Drama auf der Zugspitze: Bergläufer hätten Schutz gehabt
zuletzt aktualisiert: 14.07.2008 - 11:20Weilheim (RPO). Neue Erkenntnisse im Drama um die beiden auf der Zugspitze umgekommenen Bergläufer: Die Verstorbenen hätte nach Angaben eines Sprechers der Polizeiinspektion Weilheim Schutz suchen können.
Das wäre auf der "Knorrhütte" oder dem "Schneefernerhaus" an der Strecke möglich gewesen, so der Sprecher. Andere Läufer hätten das auch gemacht. Nach Polizeiangaben waren die Sportler während des Laufs auf den Gipfel von Schnee und eisigen Winden überrascht worden. Zwei von ihnen starben an Unterkühlung und Erschöpfung.
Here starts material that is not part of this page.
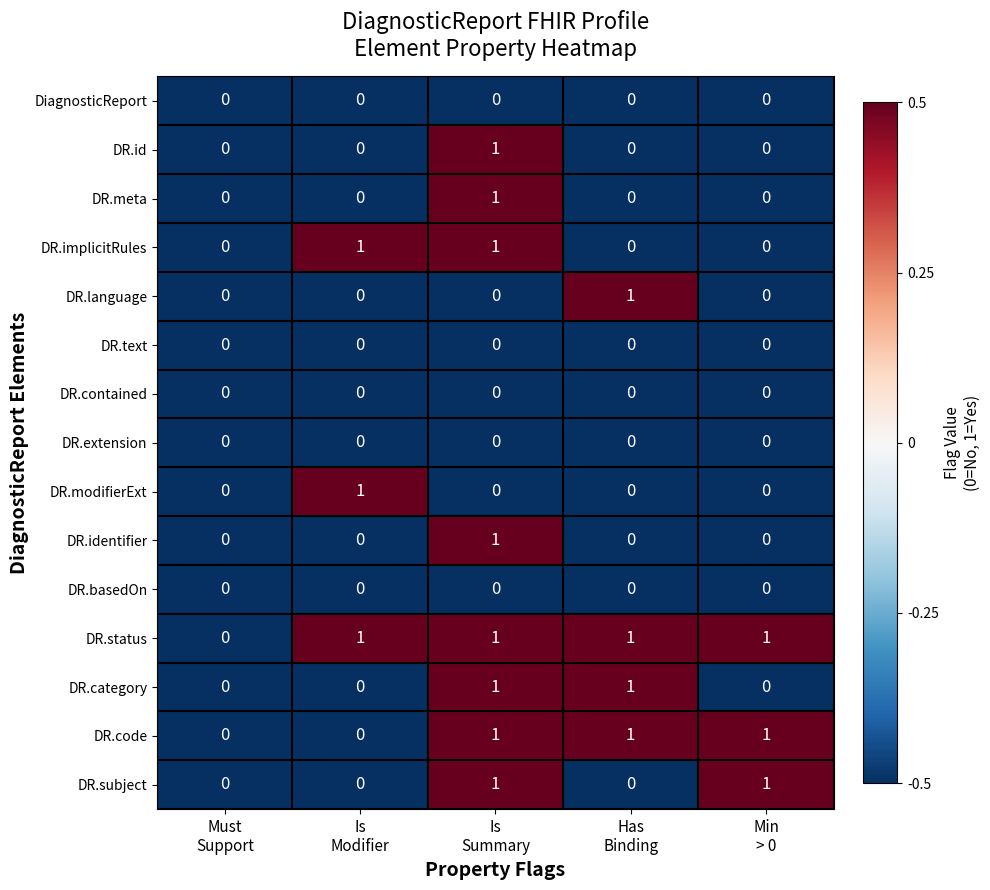

Which series has the largest total across all categories?

DR.status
"Ein Läufer befindet sich wie im Rausch, der hat nur das Ziel vor Augen und sieht sonst gar nichts mehr", sagte Polizeisprecher Klaus Schürgers. Teilweise hätten Streckenposten Läufer, die unterkühlt und erschöpft aussahen, angesprochen und zum Abbruch überreden müssen. Von alleine hätten viele keine Hilfe gesucht. "Ein Läufer kommt mit so was nicht von alleine heraus", erklärte Schürgers.
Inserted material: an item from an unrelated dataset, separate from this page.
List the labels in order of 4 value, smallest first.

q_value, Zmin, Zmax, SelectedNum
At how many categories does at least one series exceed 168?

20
Derzeit ermitteln die Staatsanwaltschaft München und Polizei Weilheim gemeinsam, ob es bei dem Berglauf, bei dem sich rund 600 Sportler trotz schlechter Wettervorhersage auf den Weg zum in 2944 Meter liegenden Ziel gemacht hatten, ein Verschulden dritter Personen gebe. Es gebe aber keine Ermittlungen, die sich konkret gegen den Veranstalter richten würden. Mehr als die Hälfte der Läufer erreichten das Ziel nicht.